The 'Hold' rating on Dr Reddys Laboratories Ltd advises investors to maintain their current positions without initiating new purchases or sales. This recommendation reflects a balanced view: the company’s strong management efficiency and net-debt-free status provide a solid foundation, but recent financial challenges and valuation premiums warrant caution. Investors should closely monitor upcoming quarterly results and sector developments to assess whether the company can reverse its negative financial trends. The mildly bullish technical signals suggest potential for moderate gains, but these are tempered by the company’s recent earnings volatility.

Sector and Market Context

Operating within the Pharmaceuticals & Biotechnology sector, Dr Reddys Laboratories faces competitive pressures and regulatory challenges that can impact earnings visibility. The sector often experiences fluctuations due to patent expiries, pricing pressures, and research and development costs. Compared to broader market indices, the stock’s subdued returns over the past year highlight the need for investors to weigh sector-specific risks alongside company fundamentals.

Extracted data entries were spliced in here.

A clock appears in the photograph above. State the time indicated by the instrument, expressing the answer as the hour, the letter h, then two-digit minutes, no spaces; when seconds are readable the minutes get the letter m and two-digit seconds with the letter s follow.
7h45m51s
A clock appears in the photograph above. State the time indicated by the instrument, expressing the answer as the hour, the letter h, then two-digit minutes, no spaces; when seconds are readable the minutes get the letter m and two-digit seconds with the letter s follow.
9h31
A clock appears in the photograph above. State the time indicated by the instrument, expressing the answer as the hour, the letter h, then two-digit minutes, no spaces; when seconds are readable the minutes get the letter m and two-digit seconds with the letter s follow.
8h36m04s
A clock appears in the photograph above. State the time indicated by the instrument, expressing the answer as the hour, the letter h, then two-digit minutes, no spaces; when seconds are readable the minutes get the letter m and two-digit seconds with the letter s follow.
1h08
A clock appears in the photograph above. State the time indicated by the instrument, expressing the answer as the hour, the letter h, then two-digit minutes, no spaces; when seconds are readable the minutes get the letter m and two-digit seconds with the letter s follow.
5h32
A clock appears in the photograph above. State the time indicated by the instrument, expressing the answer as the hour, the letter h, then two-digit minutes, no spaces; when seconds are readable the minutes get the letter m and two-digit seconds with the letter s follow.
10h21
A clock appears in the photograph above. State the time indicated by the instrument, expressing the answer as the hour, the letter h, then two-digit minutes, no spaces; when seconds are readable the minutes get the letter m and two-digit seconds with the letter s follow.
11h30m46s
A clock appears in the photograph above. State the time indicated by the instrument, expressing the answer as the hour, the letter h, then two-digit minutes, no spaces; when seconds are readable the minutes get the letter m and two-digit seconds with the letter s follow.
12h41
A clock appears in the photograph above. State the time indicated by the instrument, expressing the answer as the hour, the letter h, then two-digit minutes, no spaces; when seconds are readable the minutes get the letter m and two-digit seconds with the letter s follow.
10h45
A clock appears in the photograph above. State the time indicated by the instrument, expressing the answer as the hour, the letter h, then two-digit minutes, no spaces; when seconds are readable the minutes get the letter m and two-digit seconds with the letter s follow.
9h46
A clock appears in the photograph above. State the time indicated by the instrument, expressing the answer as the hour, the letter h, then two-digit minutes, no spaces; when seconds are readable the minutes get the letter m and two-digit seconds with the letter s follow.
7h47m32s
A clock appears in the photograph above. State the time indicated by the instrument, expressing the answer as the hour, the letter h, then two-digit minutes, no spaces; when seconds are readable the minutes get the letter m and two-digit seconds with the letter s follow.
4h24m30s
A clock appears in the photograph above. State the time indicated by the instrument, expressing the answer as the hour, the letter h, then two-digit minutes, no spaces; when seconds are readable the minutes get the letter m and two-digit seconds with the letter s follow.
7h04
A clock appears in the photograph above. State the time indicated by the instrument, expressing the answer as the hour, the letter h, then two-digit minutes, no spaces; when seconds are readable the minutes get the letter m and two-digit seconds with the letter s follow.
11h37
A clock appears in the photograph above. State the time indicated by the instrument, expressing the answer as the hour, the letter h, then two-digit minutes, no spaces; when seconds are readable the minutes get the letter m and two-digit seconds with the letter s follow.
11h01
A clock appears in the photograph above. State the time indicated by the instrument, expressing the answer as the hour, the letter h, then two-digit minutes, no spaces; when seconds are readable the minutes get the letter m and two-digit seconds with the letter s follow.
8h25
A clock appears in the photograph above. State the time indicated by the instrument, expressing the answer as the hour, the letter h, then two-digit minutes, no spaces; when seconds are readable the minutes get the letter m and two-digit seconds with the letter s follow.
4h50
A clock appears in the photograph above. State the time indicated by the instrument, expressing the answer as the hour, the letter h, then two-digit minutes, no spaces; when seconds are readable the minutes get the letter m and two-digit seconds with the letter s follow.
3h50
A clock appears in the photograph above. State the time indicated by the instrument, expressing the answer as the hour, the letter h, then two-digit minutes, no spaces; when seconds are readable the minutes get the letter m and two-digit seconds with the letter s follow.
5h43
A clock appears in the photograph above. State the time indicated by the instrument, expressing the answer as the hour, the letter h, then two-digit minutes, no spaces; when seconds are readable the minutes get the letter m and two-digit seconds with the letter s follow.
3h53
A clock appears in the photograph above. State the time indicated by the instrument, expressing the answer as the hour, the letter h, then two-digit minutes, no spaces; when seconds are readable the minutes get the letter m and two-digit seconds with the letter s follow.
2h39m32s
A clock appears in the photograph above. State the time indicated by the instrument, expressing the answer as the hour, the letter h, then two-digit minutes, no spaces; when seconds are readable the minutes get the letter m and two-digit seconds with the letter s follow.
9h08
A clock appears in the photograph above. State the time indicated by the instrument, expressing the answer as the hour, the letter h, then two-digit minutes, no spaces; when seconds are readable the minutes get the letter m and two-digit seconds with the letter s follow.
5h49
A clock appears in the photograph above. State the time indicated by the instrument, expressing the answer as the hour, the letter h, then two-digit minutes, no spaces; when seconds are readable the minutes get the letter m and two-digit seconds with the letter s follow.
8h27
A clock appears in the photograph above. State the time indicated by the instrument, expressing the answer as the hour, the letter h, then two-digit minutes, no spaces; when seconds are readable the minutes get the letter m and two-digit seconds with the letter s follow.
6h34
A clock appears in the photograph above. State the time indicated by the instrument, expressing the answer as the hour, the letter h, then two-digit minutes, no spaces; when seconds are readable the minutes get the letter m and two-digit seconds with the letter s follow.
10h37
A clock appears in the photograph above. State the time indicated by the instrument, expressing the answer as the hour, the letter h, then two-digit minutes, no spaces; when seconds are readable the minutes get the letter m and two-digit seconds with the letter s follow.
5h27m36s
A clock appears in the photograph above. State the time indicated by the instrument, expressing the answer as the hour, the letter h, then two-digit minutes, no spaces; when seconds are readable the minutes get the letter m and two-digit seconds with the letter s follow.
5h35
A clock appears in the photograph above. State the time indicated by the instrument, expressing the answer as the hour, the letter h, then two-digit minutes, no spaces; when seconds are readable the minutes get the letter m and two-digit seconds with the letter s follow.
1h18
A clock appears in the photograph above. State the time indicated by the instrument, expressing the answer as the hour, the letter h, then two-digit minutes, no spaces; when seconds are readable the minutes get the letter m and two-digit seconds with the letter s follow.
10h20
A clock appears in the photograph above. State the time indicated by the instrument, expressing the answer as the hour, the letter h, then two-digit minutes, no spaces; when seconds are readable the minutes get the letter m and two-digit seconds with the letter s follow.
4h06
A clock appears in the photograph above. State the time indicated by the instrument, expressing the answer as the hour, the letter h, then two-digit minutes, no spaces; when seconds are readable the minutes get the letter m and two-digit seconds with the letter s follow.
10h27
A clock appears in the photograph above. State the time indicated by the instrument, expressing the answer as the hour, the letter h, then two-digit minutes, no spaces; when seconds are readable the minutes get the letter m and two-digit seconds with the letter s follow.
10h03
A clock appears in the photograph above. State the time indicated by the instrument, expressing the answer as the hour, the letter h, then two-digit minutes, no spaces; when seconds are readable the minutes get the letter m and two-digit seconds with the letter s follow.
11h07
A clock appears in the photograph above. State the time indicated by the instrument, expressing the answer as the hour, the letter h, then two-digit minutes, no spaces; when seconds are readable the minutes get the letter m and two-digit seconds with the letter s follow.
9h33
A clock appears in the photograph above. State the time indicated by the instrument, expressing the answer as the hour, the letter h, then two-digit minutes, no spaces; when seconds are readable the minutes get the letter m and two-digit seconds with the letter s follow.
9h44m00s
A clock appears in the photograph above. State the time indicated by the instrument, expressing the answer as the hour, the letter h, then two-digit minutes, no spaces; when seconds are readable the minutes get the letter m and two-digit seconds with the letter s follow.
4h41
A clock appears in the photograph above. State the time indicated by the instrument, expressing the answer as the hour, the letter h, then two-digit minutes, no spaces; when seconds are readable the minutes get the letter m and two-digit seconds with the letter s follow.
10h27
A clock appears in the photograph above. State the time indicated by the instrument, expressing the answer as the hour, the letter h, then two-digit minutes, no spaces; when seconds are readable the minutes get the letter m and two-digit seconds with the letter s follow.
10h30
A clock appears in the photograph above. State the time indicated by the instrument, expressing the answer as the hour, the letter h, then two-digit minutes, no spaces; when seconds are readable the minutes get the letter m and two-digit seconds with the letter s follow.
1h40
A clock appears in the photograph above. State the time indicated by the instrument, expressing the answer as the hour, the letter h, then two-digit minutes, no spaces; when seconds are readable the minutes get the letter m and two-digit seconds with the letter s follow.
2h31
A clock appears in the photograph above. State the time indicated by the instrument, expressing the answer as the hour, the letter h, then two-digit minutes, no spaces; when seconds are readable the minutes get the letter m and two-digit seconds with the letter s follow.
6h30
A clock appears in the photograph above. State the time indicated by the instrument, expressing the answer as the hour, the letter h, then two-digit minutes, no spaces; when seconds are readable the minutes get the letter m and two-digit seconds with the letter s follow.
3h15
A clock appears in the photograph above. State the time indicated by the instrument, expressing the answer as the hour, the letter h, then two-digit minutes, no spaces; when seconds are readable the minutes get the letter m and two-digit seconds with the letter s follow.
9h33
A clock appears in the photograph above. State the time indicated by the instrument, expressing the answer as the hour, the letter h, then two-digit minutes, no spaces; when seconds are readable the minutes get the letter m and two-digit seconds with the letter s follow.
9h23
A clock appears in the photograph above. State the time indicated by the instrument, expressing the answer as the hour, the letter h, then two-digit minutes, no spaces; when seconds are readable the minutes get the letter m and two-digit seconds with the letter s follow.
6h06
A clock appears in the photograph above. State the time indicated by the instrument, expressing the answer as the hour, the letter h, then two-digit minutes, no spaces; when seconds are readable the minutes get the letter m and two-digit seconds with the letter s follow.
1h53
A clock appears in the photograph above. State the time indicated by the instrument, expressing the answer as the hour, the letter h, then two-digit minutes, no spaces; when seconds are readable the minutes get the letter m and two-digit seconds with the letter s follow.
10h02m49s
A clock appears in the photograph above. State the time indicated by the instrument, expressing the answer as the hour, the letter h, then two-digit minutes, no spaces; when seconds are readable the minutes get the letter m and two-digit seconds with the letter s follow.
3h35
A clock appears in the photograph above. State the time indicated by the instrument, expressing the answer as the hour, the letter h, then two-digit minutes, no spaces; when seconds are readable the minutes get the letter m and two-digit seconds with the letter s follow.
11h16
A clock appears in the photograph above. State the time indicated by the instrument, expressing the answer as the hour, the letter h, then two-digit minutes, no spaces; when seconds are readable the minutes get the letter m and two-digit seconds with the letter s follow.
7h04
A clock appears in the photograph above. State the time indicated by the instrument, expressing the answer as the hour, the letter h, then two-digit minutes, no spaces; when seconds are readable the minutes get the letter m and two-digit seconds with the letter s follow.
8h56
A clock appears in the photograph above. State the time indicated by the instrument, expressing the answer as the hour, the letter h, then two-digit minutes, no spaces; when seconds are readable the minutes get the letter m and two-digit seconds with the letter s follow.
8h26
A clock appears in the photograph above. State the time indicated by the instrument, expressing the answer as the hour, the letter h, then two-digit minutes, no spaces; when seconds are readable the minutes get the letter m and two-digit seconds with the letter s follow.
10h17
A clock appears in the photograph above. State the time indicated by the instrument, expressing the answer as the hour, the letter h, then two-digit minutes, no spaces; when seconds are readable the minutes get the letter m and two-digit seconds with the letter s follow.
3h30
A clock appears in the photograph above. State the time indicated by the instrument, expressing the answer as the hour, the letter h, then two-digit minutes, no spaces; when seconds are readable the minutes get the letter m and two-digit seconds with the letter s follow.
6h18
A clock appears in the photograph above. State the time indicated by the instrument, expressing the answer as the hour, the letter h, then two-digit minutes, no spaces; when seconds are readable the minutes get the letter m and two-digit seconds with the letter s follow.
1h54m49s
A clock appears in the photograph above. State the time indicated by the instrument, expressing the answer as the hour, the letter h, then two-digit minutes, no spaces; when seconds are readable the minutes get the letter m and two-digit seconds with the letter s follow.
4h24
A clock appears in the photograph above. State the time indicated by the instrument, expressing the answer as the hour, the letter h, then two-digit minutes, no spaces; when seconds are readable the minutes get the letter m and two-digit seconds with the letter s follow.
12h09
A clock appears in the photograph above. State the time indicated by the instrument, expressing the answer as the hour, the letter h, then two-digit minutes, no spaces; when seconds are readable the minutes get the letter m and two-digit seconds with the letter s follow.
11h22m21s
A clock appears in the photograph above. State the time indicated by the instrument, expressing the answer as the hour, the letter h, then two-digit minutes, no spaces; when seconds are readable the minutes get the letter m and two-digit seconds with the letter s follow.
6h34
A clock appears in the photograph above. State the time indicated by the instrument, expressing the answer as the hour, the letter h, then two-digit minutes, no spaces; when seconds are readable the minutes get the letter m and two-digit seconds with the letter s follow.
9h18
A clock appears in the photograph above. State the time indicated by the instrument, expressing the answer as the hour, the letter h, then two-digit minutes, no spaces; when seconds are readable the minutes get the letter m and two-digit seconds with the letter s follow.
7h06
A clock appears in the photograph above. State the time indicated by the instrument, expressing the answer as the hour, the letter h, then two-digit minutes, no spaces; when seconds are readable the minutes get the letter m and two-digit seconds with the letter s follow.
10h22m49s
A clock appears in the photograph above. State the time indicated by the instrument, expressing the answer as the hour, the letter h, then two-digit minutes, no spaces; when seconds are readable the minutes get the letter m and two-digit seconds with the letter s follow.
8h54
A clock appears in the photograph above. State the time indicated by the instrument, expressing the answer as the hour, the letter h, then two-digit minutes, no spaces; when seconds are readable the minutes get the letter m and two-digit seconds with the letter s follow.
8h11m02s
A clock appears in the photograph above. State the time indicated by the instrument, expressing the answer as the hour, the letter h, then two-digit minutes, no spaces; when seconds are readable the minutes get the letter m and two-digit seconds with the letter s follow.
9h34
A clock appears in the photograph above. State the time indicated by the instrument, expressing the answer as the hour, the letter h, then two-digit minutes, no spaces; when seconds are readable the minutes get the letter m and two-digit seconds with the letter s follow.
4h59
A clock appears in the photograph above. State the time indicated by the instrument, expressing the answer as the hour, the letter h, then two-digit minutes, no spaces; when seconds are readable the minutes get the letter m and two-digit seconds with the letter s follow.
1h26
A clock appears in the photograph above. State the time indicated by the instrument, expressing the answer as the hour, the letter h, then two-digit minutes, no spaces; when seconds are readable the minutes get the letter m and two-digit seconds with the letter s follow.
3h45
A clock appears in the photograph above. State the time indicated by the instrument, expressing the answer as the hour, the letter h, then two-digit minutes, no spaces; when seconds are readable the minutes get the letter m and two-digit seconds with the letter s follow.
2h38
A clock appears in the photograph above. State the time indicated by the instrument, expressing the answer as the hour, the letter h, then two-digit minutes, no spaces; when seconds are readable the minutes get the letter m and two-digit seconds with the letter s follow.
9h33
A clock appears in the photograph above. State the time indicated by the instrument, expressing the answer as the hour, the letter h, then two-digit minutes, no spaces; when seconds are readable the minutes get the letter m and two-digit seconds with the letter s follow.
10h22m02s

The large-cap status of Dr Reddys provides some stability, but investors should remain vigilant given the current financial headwinds.

Conclusion

In summary, Dr Reddys Laboratories Ltd’s current 'Hold' rating by MarketsMOJO, updated on 04 May 2026, reflects a nuanced assessment of its present-day fundamentals as of 08 June 2026. The company’s strong quality metrics and institutional backing are offset by recent negative financial trends and a valuation that demands justified growth. Investors are advised to maintain existing holdings and monitor the company’s performance closely before considering new investments. This balanced approach aligns with the company’s current market position and outlook.